• _Stored data_:
__________
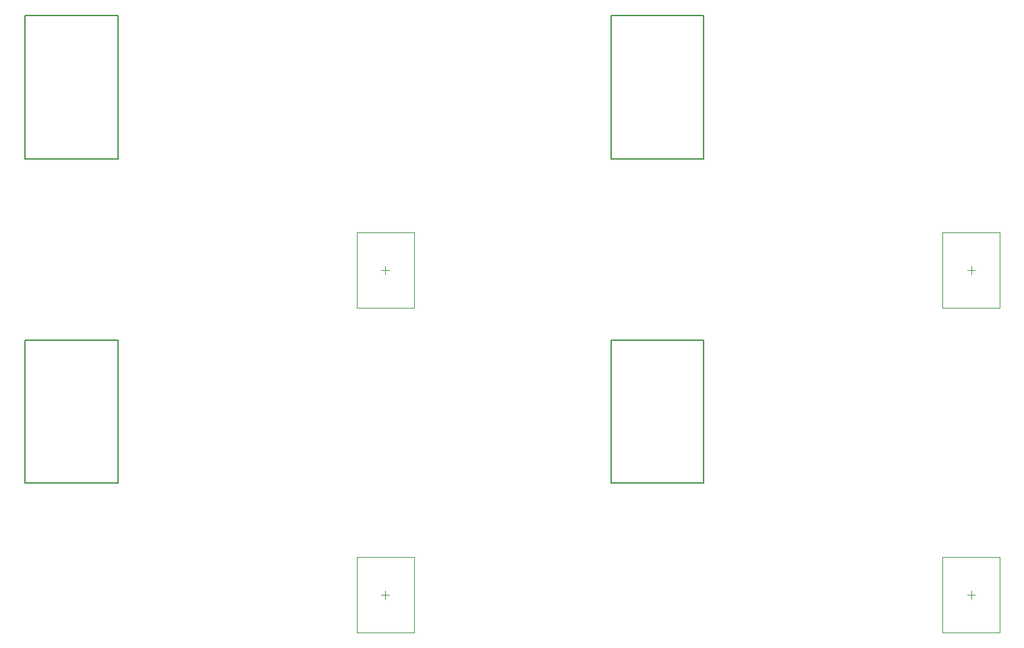
<source format=gbr>
%TF.GenerationSoftware,Altium Limited,Altium Designer,23.1.1 (15)*%
G04 Layer_Color=32768*
%FSLAX45Y45*%
%MOMM*%
%TF.SameCoordinates,4CCFFED5-D059-4900-A68D-9618ACEA1AB5*%
%TF.FilePolarity,Positive*%
%TF.FileFunction,Other,Mechanical_3*%
%TF.Part,CustomerPanel*%
G01*
G75*
%TA.AperFunction,NonConductor*%
%ADD36C,0.20000*%
%ADD64C,0.05000*%
D36*
X3787300Y6124100D02*
Y7922100D01*
Y6124100D02*
X4950300D01*
Y7922100D01*
X3787300D02*
X4950300D01*
X11140600Y6124100D02*
Y7922100D01*
Y6124100D02*
X12303600D01*
Y7922100D01*
X11140600D02*
X12303600D01*
X3787300Y10200800D02*
Y11998800D01*
Y10200800D02*
X4950300D01*
Y11998800D01*
X3787300D02*
X4950300D01*
X11140600Y10200800D02*
Y11998800D01*
Y10200800D02*
X12303600D01*
Y11998800D01*
X11140600D02*
X12303600D01*
D64*
X7945800Y4249400D02*
Y5199400D01*
X8665800D01*
Y4249400D02*
Y5199400D01*
X7945800Y4249400D02*
X8665800D01*
X8305800Y4674400D02*
Y4774400D01*
X8255800Y4724400D02*
X8355800D01*
X15299100Y4249400D02*
Y5199400D01*
X16019099D01*
Y4249400D02*
Y5199400D01*
X15299100Y4249400D02*
X16019099D01*
X15659100Y4674400D02*
Y4774400D01*
X15609100Y4724400D02*
X15709100D01*
X7945800Y8326100D02*
Y9276100D01*
X8665800D01*
Y8326100D02*
Y9276100D01*
X7945800Y8326100D02*
X8665800D01*
X8305800Y8751100D02*
Y8851100D01*
X8255800Y8801100D02*
X8355800D01*
X15299100Y8326100D02*
Y9276100D01*
X16019099D01*
Y8326100D02*
Y9276100D01*
X15299100Y8326100D02*
X16019099D01*
X15659100Y8751100D02*
Y8851100D01*
X15609100Y8801100D02*
X15709100D01*
%TF.MD5,40126b499cab7c8ab952b9ea81192963*%
M02*

</source>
__________
• _Assignment_: Print the data above exactly; drop every picture.

• _Exercise answer_:
<source format=gbr>
%TF.GenerationSoftware,Altium Limited,Altium Designer,23.1.1 (15)*%
G04 Layer_Color=32768*
%FSLAX45Y45*%
%MOMM*%
%TF.SameCoordinates,4CCFFED5-D059-4900-A68D-9618ACEA1AB5*%
%TF.FilePolarity,Positive*%
%TF.FileFunction,Other,Mechanical_3*%
%TF.Part,CustomerPanel*%
G01*
G75*
%TA.AperFunction,NonConductor*%
%ADD36C,0.20000*%
%ADD64C,0.05000*%
D36*
X3787300Y6124100D02*
Y7922100D01*
Y6124100D02*
X4950300D01*
Y7922100D01*
X3787300D02*
X4950300D01*
X11140600Y6124100D02*
Y7922100D01*
Y6124100D02*
X12303600D01*
Y7922100D01*
X11140600D02*
X12303600D01*
X3787300Y10200800D02*
Y11998800D01*
Y10200800D02*
X4950300D01*
Y11998800D01*
X3787300D02*
X4950300D01*
X11140600Y10200800D02*
Y11998800D01*
Y10200800D02*
X12303600D01*
Y11998800D01*
X11140600D02*
X12303600D01*
D64*
X7945800Y4249400D02*
Y5199400D01*
X8665800D01*
Y4249400D02*
Y5199400D01*
X7945800Y4249400D02*
X8665800D01*
X8305800Y4674400D02*
Y4774400D01*
X8255800Y4724400D02*
X8355800D01*
X15299100Y4249400D02*
Y5199400D01*
X16019099D01*
Y4249400D02*
Y5199400D01*
X15299100Y4249400D02*
X16019099D01*
X15659100Y4674400D02*
Y4774400D01*
X15609100Y4724400D02*
X15709100D01*
X7945800Y8326100D02*
Y9276100D01*
X8665800D01*
Y8326100D02*
Y9276100D01*
X7945800Y8326100D02*
X8665800D01*
X8305800Y8751100D02*
Y8851100D01*
X8255800Y8801100D02*
X8355800D01*
X15299100Y8326100D02*
Y9276100D01*
X16019099D01*
Y8326100D02*
Y9276100D01*
X15299100Y8326100D02*
X16019099D01*
X15659100Y8751100D02*
Y8851100D01*
X15609100Y8801100D02*
X15709100D01*
%TF.MD5,40126b499cab7c8ab952b9ea81192963*%
M02*

</source>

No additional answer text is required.